Kern Singh, MD. Midwest Orthopaedics at Rush (Chicago): If you're not doing outpatient spine surgery right now, you're behind, and if you're doing it now, you're behind in five years. The evolution of it is only beneficial for the patient and the healthcare system alone. Delivering cost-efficient, high-quality care and high-quality outcomes for patients is here, and I think what it has done is it changed the playing field. It's allowed surgeons to continue to maintain their autonomy independent from large healthcare systems or hospitals. Acquisitions allow them to deliver the care to the patients that are demanding a higher level of service, a higher level of return to function.

How does it evolve? I think that the market share is still very small, but I think it's continuing to grow. It's dominated by so many market pressures that it's inevitable. At the end of the day, what it really does, no matter how much it changes, is it places the surgeon back in command. They're the gatekeeper to the patient, and I think it allows them to continue in an autonomous fashion where they can continue to deliver high-quality care that they can control. I think that is most important. Oftentimes, the challenges we face in healthcare as physicians and clinician extenders, is that we may be dictated about what we can or can't do in large healthcare systems.

David Essig, MD. Northwell Health (Great Neck, N.Y.): While spine surgeries typically represent around a quarter of orthopedic surgeries, they do represent nearly half the profits in many instances.
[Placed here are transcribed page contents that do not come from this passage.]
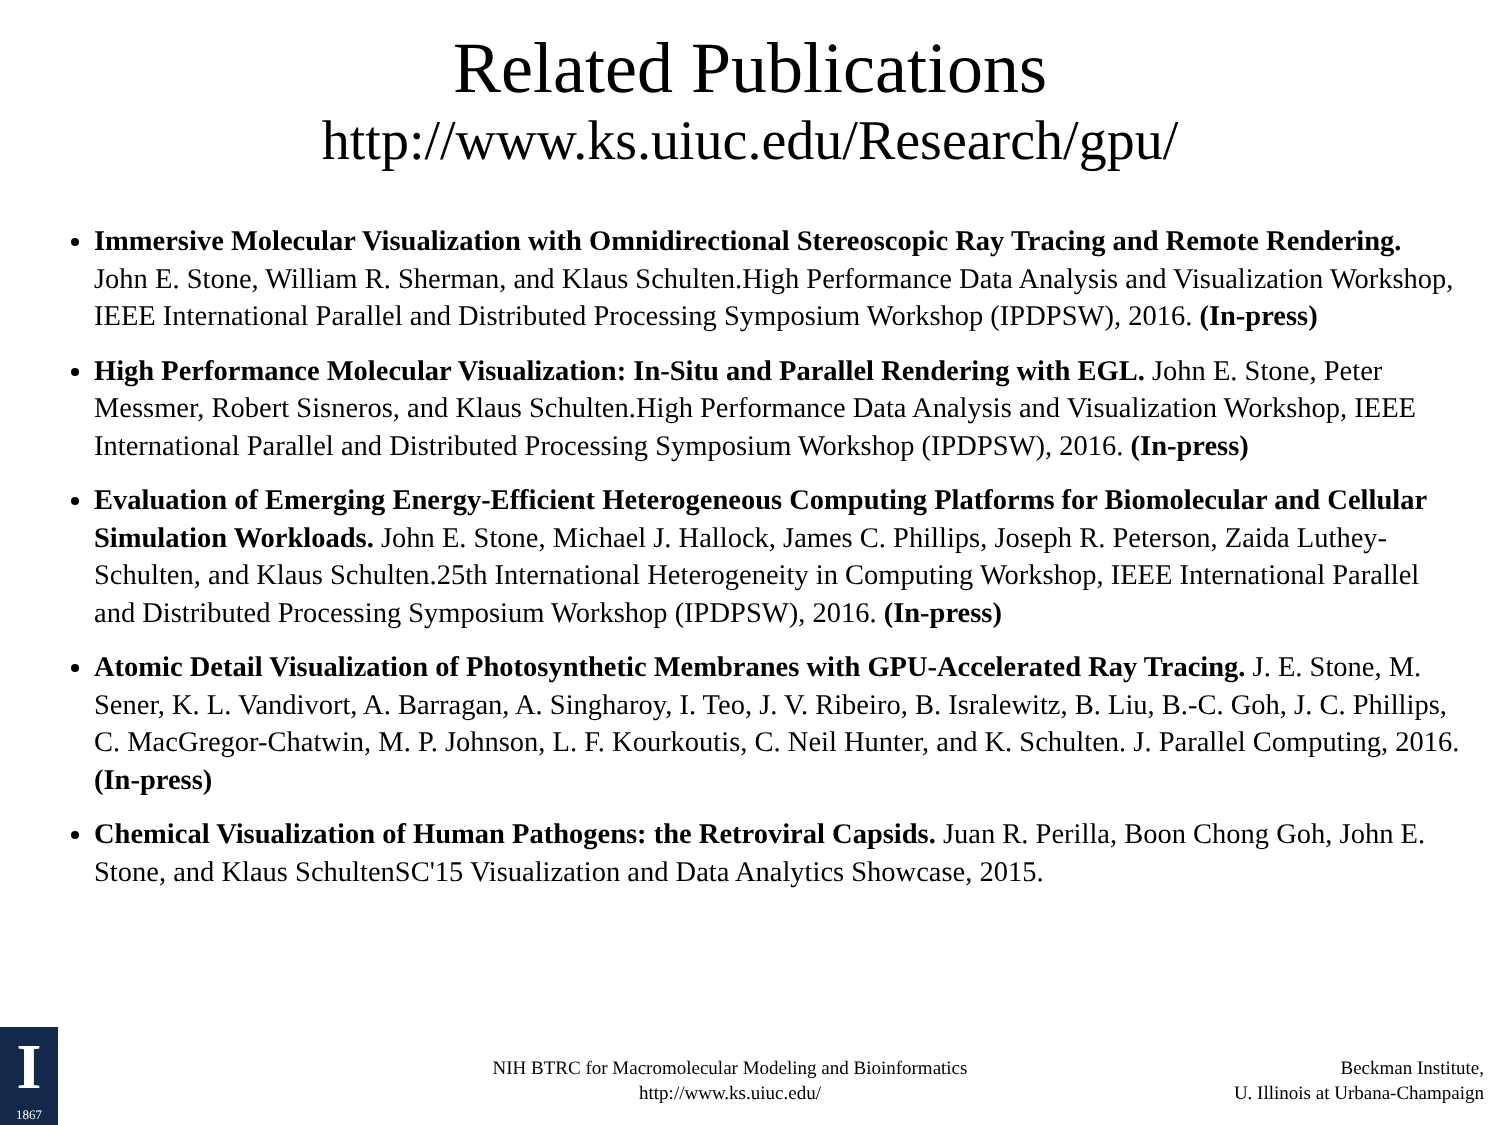Related Publications
http://www.ks.uiuc.edu/Research/gpu/
Immersive Molecular Visualization with Omnidirectional Stereoscopic Ray Tracing and Remote Rendering. John E. Stone, William R. Sherman, and Klaus Schulten.High Performance Data Analysis and Visualization Workshop, IEEE International Parallel and Distributed Processing Symposium Workshop (IPDPSW), 2016. (In-press)
High Performance Molecular Visualization: In-Situ and Parallel Rendering with EGL. John E. Stone, Peter Messmer, Robert Sisneros, and Klaus Schulten.High Performance Data Analysis and Visualization Workshop, IEEE International Parallel and Distributed Processing Symposium Workshop (IPDPSW), 2016. (In-press)
Evaluation of Emerging Energy-Efficient Heterogeneous Computing Platforms for Biomolecular and Cellular Simulation Workloads. John E. Stone, Michael J. Hallock, James C. Phillips, Joseph R. Peterson, Zaida Luthey-Schulten, and Klaus Schulten.25th International Heterogeneity in Computing Workshop, IEEE International Parallel and Distributed Processing Symposium Workshop (IPDPSW), 2016. (In-press)
Atomic Detail Visualization of Photosynthetic Membranes with GPU-Accelerated Ray Tracing. J. E. Stone, M. Sener, K. L. Vandivort, A. Barragan, A. Singharoy, I. Teo, J. V. Ribeiro, B. Isralewitz, B. Liu, B.-C. Goh, J. C. Phillips, C. MacGregor-Chatwin, M. P. Johnson, L. F. Kourkoutis, C. Neil Hunter, and K. Schulten. J. Parallel Computing, 2016. (In-press)
Chemical Visualization of Human Pathogens: the Retroviral Capsids. Juan R. Perilla, Boon Chong Goh, John E. Stone, and Klaus SchultenSC'15 Visualization and Data Analytics Showcase, 2015.
I
1867
NIH BTRC for Macromolecular Modeling and Bioinformatics
http://www.ks.uiuc.edu/
Beckman Institute,
U. Illinois at Urbana-Champaign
Some of the challenges with regards to billing will involve the preauthorization process. However, with some of the updated CMS rules, preauthorization is not needed for certain codes. Other challenges involve cost-sharing agreements with major carriers. Whether these involve bundled payment agreements or other episodic care agreements will depend upon the strengths and resources of the outpatient centers.

Issada Thongtrangan, MD. Microspine (Scottsdale, Ariz.): Spine surgeries, beyond interventional procedures, are now migrating to the ASC setting of care. In the past several years, Medicare has allowed more procedures, not only simple decompressions but also fusion surgery, in the outpatient or ASC setting. Many spine surgeons utilized minimally invasive techniques and got great outcomes similar to when the surgery was done in the hospital setting.

Coding standards that are primarily designed for Medicare complicate the coding pathways that must be adopted into outpatient/private payer contracts. Differing payment methodologies for outpatient and ASC facilities require that surgeons and facilities communicate and provide relevant coding pathways for services and devices they use in more complex spine surgeries.

Sigurd Berven, MD. University of California San Francisco Health: Ambulatory care surgery offers significant cost and efficiency advantages compared with traditional hospital-based care. The important priority in developing ASCs is to keep the patient centered in decision making. There is a significant risk of moral hazard in ambulatory surgery where there is a disassociation of risk and benefit regarding the parties of patient and provider. Keeping the patient centered and prioritized in decisions regarding care needs to guide how we choose the appropriate cases for ASCs.